▶ Written exercise
Write out the records below as a JSON list of strings, one string per line, skipping any blank lines and leaving out the pictures.

▶ Records to process
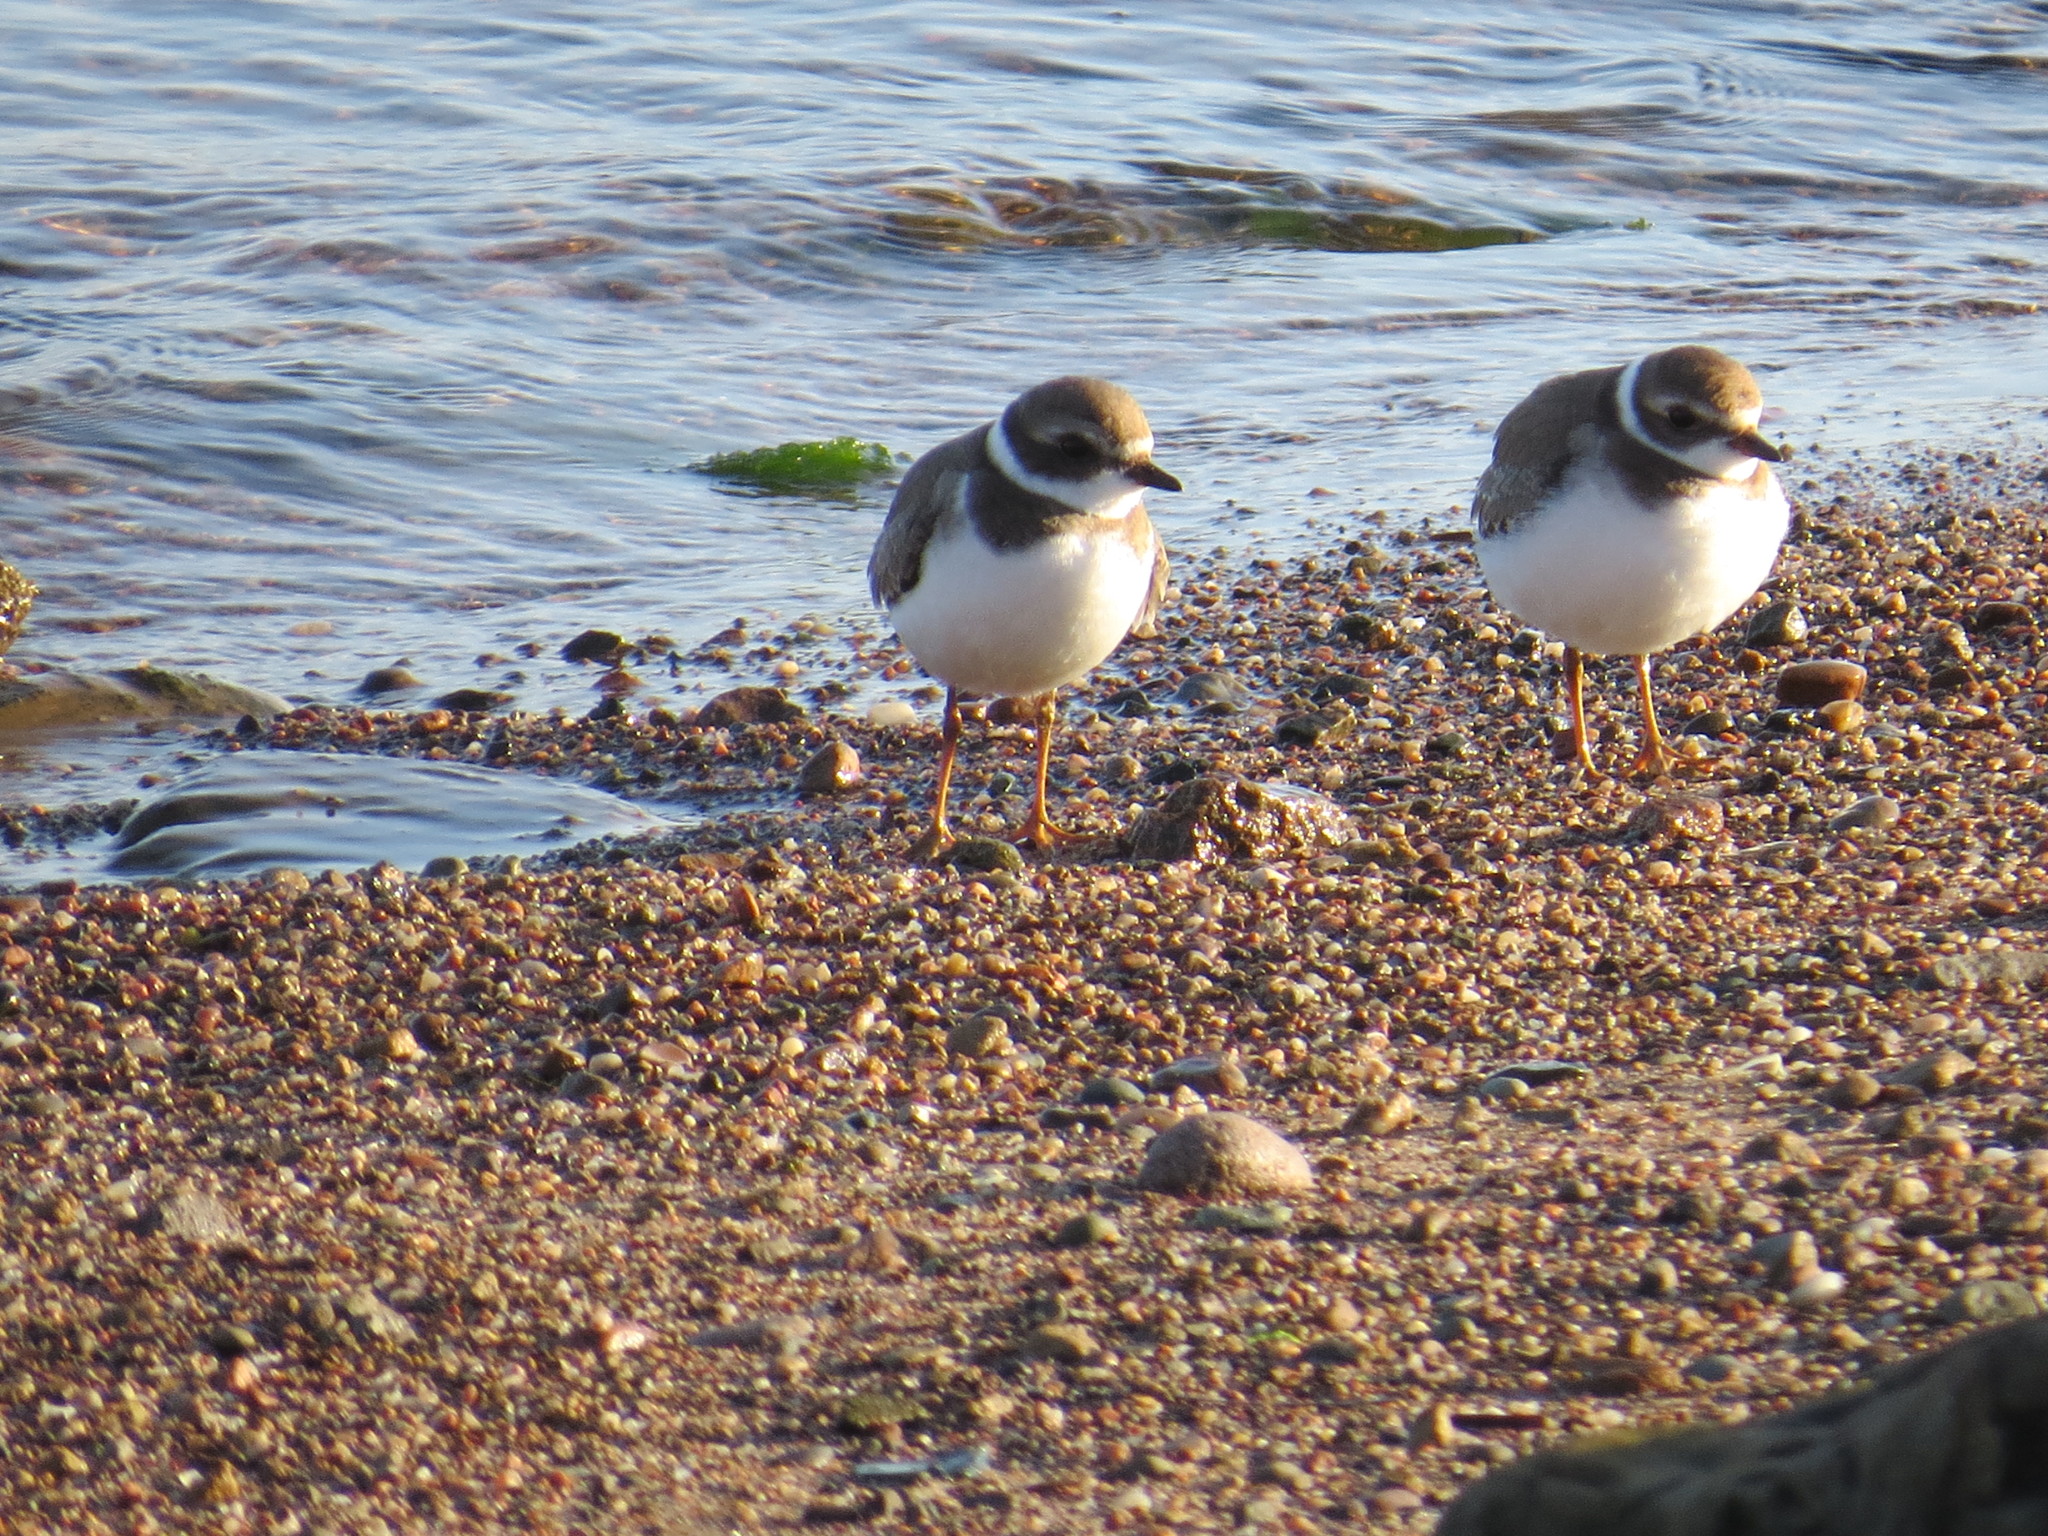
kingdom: Animalia
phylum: Chordata
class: Aves
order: Charadriiformes
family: Charadriidae
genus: Charadrius
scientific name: Charadrius semipalmatus
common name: Semipalmated plover
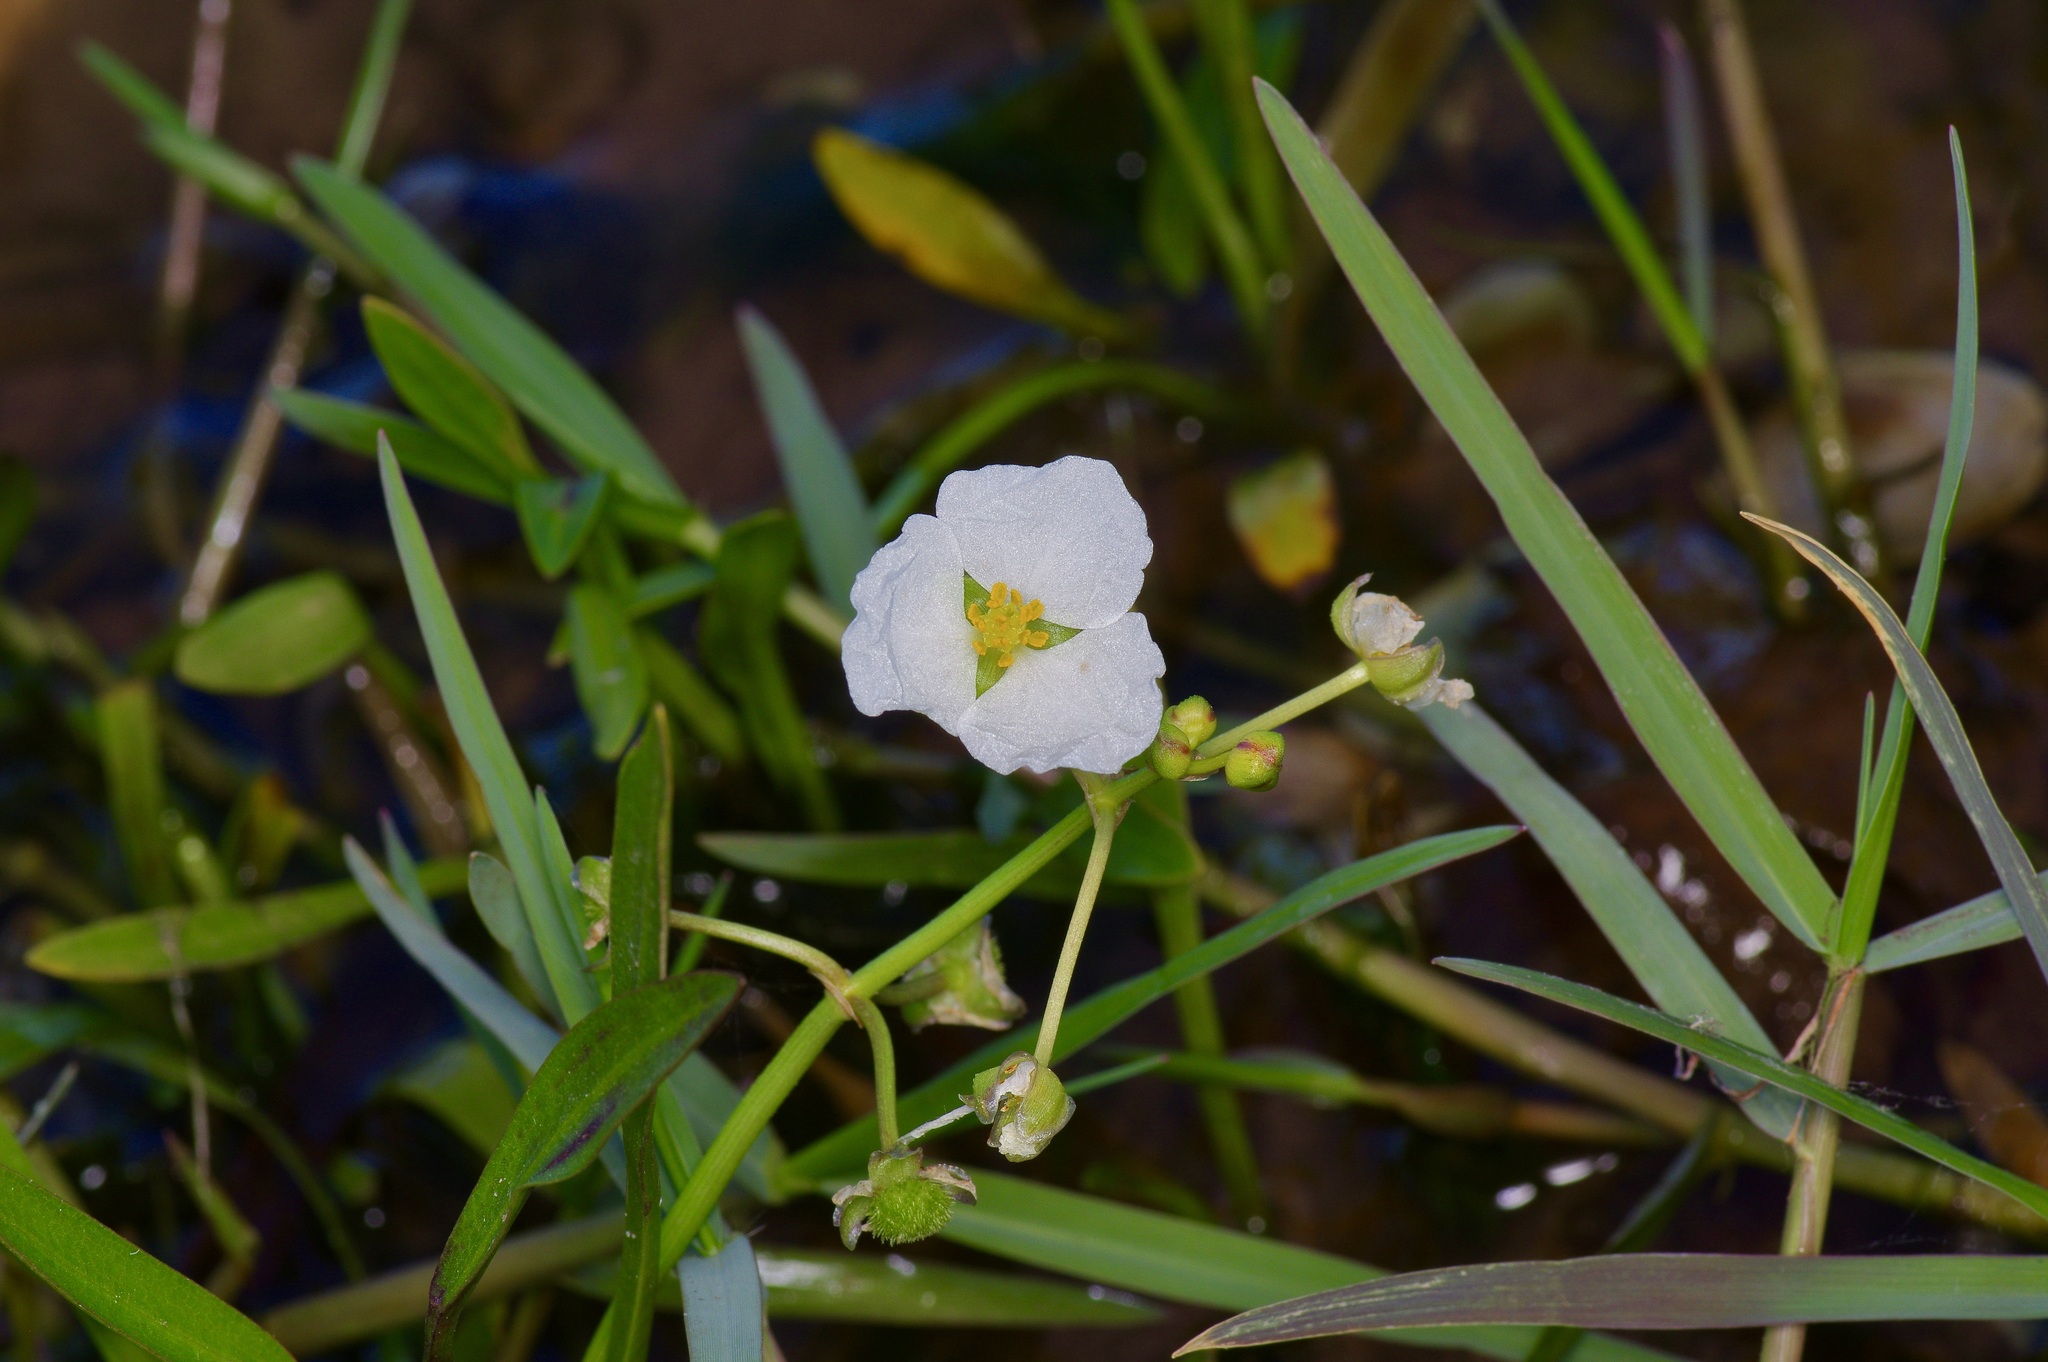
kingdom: Plantae
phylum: Tracheophyta
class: Liliopsida
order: Alismatales
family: Alismataceae
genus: Sagittaria
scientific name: Sagittaria platyphylla
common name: Broad-leaf arrowhead
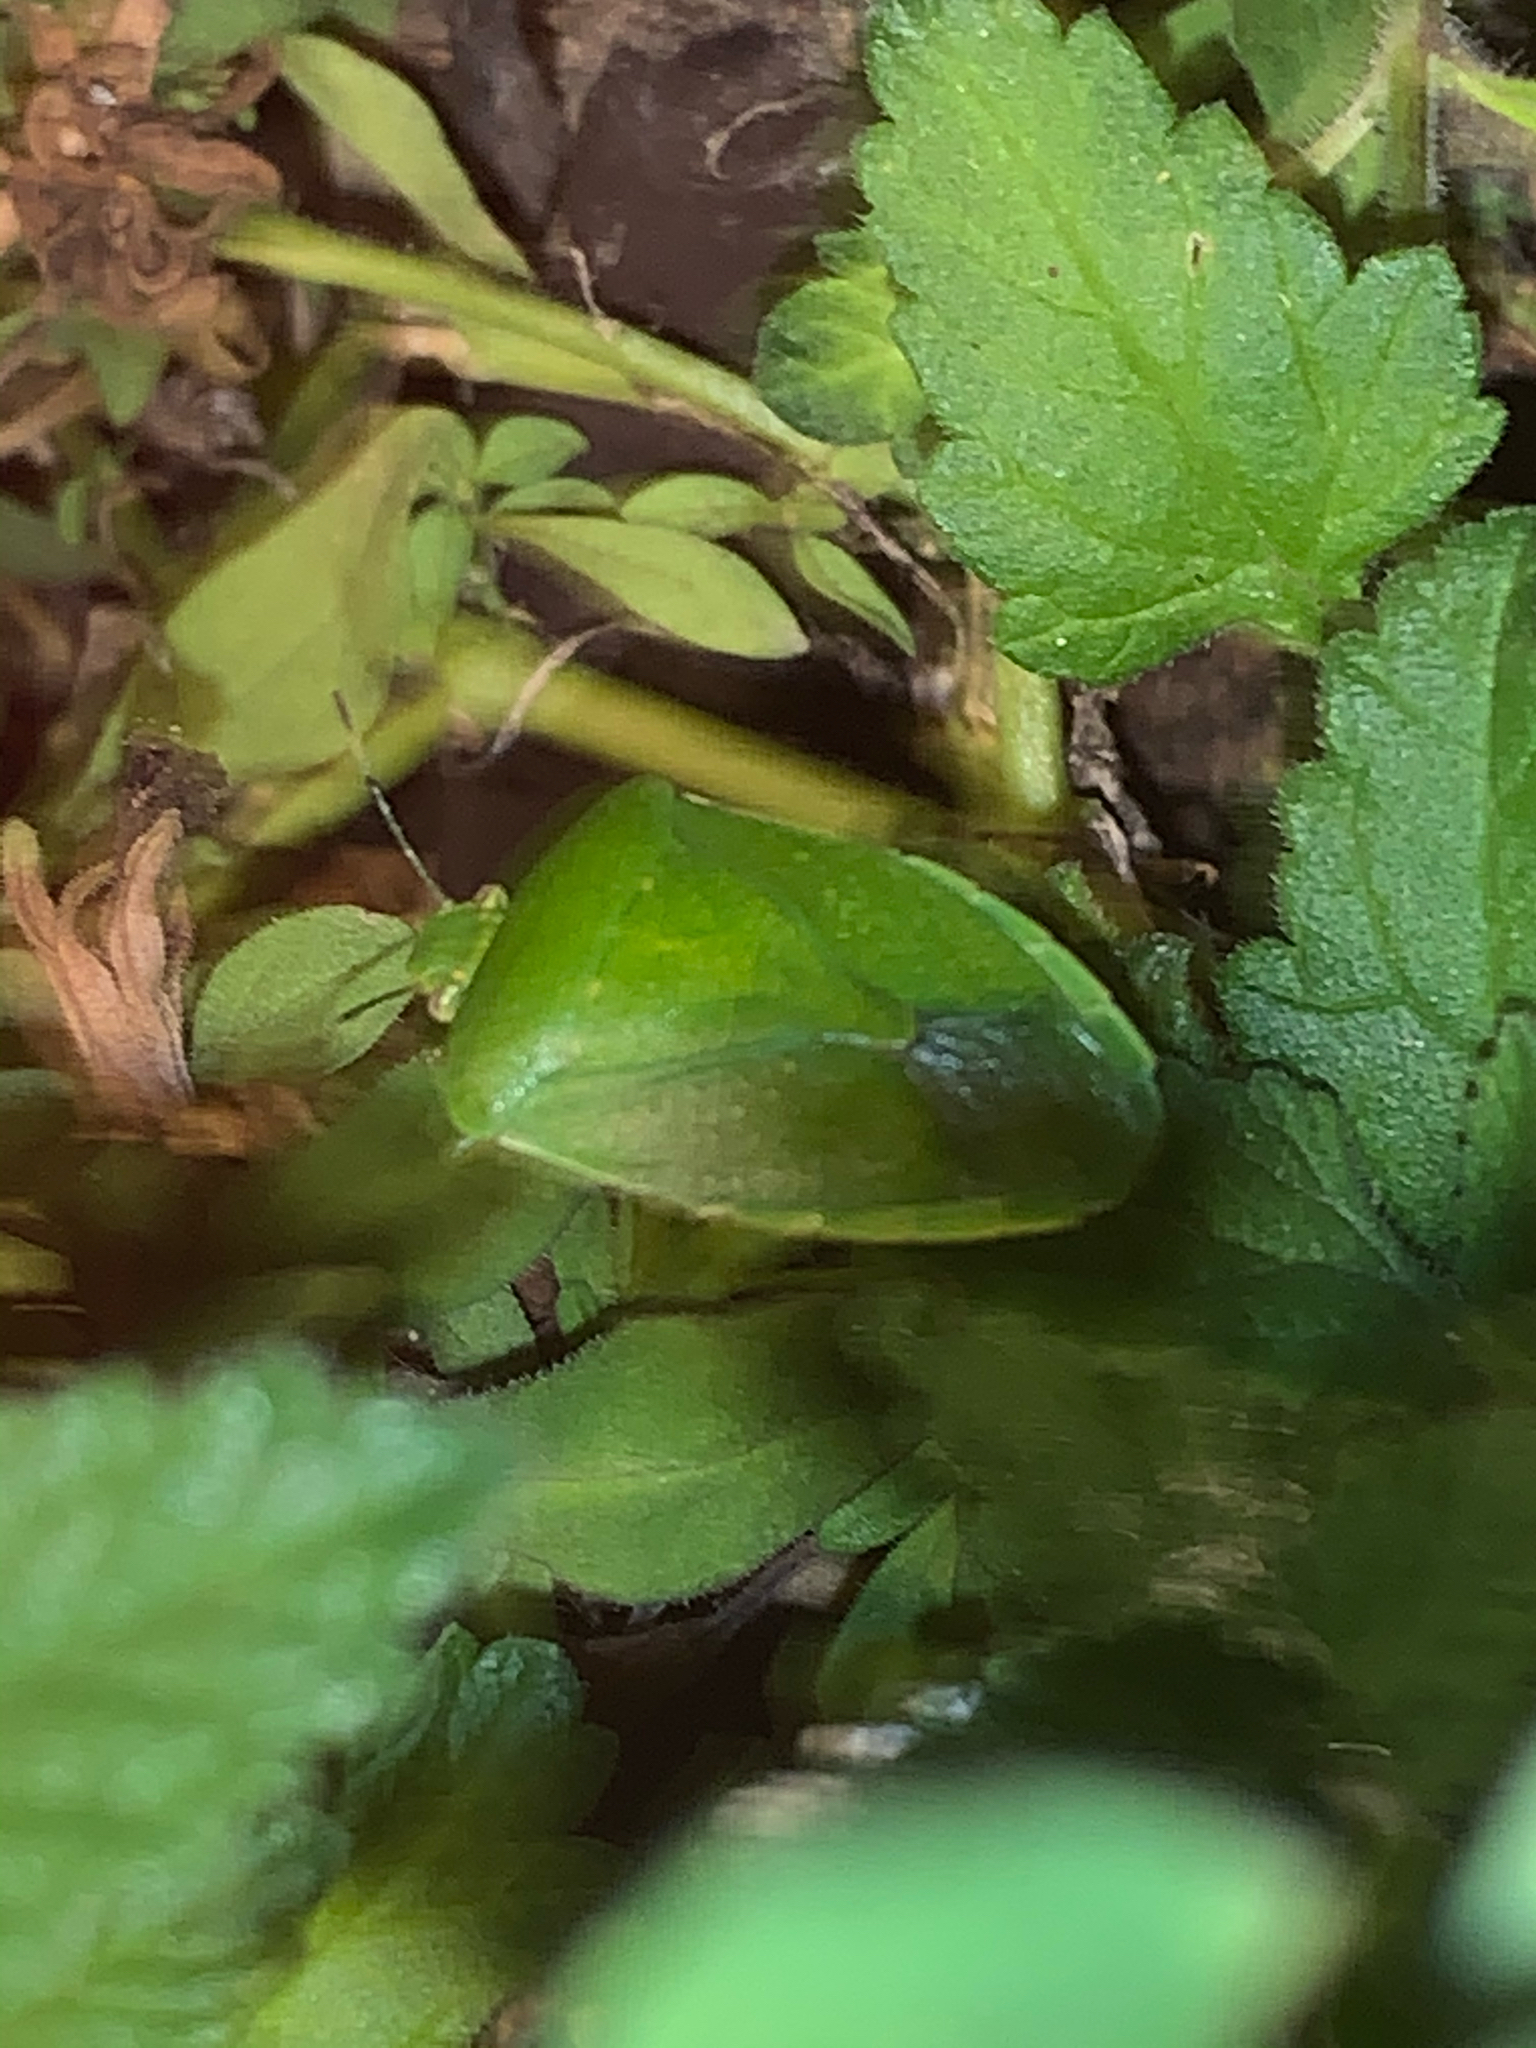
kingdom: Animalia
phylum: Arthropoda
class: Insecta
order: Hemiptera
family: Pentatomidae
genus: Chinavia
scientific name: Chinavia hilaris
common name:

▶ Result
[
  "kingdom: Animalia",
  "phylum: Chordata",
  "class: Aves",
  "order: Charadriiformes",
  "family: Charadriidae",
  "genus: Charadrius",
  "scientific name: Charadrius semipalmatus",
  "common name: Semipalmated plover",
  "kingdom: Plantae",
  "phylum: Tracheophyta",
  "class: Liliopsida",
  "order: Alismatales",
  "family: Alismataceae",
  "genus: Sagittaria",
  "scientific name: Sagittaria platyphylla",
  "common name: Broad-leaf arrowhead",
  "kingdom: Animalia",
  "phylum: Arthropoda",
  "class: Insecta",
  "order: Hemiptera",
  "family: Pentatomidae",
  "genus: Chinavia",
  "scientific name: Chinavia hilaris",
  "common name:"
]